*Text excerpt:*
When we were starting this process, I never imagined having an open adoption. In all honesty, I was afraid of one. I'd heard and read enough horror stories to make me want to steer clear of an open contact situation with our child's birth family. And then T came along, and it seemed odd NOT to have contact with her. Not only did I like her on a personal level, but the idea of having that relationship didn't feel threatening. She made it easy to communicate.
So I looked forward to being able to fill her in on the next 18+ years of K's life. I remember her expressing some concern in the beginning that I wouldn't hold up my end of the bargain. That I wouldn't stay in contact. There was no way I would become that person. I couldn't. Not after what she'd done for us. I was happy when she would text and ask for updates about how K was doing in the NICU, and it thrilled me to have her come back to the hospital to see K on the day we took her home.
However, over the last eight weeks, contact has grown from slow to nonexistent. She hasn't responded to my last two emails with photos and updates. I finally reached out via text, and I got a response, though when I replied again, there was no answer the second time.
It seems weird to most people that we would wonder and worry about T. In fact, almost everyone had this response after K's birth: "well, maybe now she'll leave you alone." Family and friends didn't understand that we didn't want her to leave us alone. Of course we don't want her knocking on our door every other day asking to see her (I don't want that from anyone!), but we wanted to be able to maintain those lines of communication. And it wasn't just for practical information, like medical history. It was for K to know how much she's loved, and for us to know that T was okay. We truly care about her, and it's difficult some days not knowing where she is or how she's doing with what we've learned about her situation/background.
I think some perceive us as having "rescued" K from T, and that's not the case. Can we provide for her in ways that T can't? Yes. But it doesn't mean T doesn't love or care about her, or that she wouldn't have done the best she possibly could to parent K. I honestly believe she would have, especially after meeting her other daughters. It hurt in the hospital, before she signed consent, to see some of the nurses treat me differently than they treated her.

*What to do:* Pick up the open adoption essay above after its last sentence and keep writing it in the same voice.

*Entries shown:*
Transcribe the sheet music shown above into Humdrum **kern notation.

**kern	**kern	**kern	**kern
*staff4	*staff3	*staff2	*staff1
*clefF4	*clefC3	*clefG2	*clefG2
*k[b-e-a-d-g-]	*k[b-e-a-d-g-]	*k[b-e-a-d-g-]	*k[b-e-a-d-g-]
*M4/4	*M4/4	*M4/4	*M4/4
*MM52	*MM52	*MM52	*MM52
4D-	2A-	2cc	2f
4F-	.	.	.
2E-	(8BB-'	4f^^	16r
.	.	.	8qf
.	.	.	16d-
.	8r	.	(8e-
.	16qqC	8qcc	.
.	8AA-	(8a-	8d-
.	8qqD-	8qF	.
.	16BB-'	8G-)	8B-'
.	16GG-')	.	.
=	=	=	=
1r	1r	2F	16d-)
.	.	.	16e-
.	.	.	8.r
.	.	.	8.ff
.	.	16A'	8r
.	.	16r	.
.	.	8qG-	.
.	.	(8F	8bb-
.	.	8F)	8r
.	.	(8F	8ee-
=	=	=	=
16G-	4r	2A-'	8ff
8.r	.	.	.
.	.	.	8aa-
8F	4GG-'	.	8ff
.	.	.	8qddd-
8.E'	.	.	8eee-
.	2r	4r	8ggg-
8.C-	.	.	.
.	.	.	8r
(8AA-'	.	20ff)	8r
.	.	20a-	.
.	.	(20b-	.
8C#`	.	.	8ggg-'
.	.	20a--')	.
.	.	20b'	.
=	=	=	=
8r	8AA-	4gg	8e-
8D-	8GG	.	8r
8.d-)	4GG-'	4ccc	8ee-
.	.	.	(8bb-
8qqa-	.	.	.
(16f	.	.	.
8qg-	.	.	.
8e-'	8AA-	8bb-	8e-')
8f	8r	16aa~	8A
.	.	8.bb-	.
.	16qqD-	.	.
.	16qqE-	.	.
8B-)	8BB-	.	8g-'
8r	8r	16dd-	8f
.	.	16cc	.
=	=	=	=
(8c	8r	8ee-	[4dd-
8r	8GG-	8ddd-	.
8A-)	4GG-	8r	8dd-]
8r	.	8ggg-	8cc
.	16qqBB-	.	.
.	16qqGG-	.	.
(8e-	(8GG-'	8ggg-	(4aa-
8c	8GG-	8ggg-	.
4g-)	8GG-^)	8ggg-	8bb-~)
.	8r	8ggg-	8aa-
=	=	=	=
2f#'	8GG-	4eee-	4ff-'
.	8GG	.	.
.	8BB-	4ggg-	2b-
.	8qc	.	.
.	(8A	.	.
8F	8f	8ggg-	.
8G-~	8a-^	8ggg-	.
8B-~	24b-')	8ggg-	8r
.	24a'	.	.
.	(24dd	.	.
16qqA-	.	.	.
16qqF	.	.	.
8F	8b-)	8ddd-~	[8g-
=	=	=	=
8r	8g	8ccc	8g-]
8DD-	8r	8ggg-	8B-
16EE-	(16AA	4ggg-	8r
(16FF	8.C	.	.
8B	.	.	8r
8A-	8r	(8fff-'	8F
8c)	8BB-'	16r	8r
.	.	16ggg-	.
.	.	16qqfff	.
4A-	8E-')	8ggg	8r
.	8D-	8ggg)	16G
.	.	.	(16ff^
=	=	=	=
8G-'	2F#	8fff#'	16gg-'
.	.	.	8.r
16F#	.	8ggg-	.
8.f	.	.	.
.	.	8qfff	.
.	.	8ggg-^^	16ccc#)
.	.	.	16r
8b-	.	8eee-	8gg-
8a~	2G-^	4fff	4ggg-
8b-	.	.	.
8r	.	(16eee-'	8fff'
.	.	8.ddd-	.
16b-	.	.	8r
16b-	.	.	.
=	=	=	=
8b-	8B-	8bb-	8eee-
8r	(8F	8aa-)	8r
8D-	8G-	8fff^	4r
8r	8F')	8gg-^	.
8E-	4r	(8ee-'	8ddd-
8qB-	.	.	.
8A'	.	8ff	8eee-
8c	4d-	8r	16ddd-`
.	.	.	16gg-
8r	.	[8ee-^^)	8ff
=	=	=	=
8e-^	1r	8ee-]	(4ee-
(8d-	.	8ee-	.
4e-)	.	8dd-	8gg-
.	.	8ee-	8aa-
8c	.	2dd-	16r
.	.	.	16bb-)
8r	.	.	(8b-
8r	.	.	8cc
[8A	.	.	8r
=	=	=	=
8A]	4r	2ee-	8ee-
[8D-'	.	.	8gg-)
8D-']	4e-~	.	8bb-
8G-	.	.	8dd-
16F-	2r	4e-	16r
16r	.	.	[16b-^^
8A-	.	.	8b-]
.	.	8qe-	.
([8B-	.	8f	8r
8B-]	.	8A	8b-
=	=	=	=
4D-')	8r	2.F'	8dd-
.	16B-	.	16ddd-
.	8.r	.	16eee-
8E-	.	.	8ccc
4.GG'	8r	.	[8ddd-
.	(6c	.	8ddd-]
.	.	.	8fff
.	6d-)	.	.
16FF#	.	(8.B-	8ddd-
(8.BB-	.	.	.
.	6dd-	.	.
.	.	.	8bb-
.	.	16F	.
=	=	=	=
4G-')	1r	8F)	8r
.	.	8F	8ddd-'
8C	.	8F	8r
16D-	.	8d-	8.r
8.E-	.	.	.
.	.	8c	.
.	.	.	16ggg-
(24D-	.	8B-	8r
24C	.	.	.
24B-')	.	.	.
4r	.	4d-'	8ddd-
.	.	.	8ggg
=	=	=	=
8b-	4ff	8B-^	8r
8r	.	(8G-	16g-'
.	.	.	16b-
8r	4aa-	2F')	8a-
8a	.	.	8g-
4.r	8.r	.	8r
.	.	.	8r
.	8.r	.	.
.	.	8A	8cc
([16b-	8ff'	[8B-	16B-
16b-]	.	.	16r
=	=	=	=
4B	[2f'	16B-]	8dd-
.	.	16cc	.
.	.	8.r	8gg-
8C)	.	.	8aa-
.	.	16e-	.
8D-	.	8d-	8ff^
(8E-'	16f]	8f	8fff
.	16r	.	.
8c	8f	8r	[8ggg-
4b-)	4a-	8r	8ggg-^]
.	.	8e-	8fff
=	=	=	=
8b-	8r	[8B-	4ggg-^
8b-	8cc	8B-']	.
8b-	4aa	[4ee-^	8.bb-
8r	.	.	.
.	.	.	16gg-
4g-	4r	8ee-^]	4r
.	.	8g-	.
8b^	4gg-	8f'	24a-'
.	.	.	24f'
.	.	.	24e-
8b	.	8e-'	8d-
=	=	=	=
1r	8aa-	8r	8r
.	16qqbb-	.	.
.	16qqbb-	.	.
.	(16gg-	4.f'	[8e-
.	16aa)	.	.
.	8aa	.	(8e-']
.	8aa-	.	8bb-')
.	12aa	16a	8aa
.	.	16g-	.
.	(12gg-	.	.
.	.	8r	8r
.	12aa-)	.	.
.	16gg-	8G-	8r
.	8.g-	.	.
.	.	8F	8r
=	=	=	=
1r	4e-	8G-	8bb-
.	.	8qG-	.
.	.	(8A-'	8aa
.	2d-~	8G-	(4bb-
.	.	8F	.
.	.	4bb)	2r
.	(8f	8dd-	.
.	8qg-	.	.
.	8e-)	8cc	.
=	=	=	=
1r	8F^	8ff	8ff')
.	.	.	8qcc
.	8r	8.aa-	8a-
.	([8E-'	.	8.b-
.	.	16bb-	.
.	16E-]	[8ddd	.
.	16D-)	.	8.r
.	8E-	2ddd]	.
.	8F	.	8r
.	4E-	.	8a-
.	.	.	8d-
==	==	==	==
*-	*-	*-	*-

*Response to this task:*
Because what people don't understand is that we are BOTH mothers. T might not be raising her, but she gave her the gift of life. And I might not have grown her in my belly, but I will give her the gift of raising her in the best way that I can. Maybe going through infertility has made me better understand the ways in which someone is or becomes a mom. Whether we are mothers to babies who live with us, live in heaven, live with someone else, or live within our hearts, we all love and care for our children.
I don't know what will happen with us and T. I do hope she contacts us soon. Until then, I'll keep holding up my end of the bargain. Because it's the least I can do for her after all that she's done for us.
Update: I feel that I need to clarify this post by saying that I'm not in any way, shape, or form pushing T to contact me. I'm simply sending the emails on the schedule she originally asked for them. As for the text, it was the only one I'm planning to send and her response was that she was happy to hear from me. I've always maintained that she knows we are here, and she knows that she can call or text anytime. I never intended for this post to make it seem as if we weren't respecting her space or giving her time to grieve.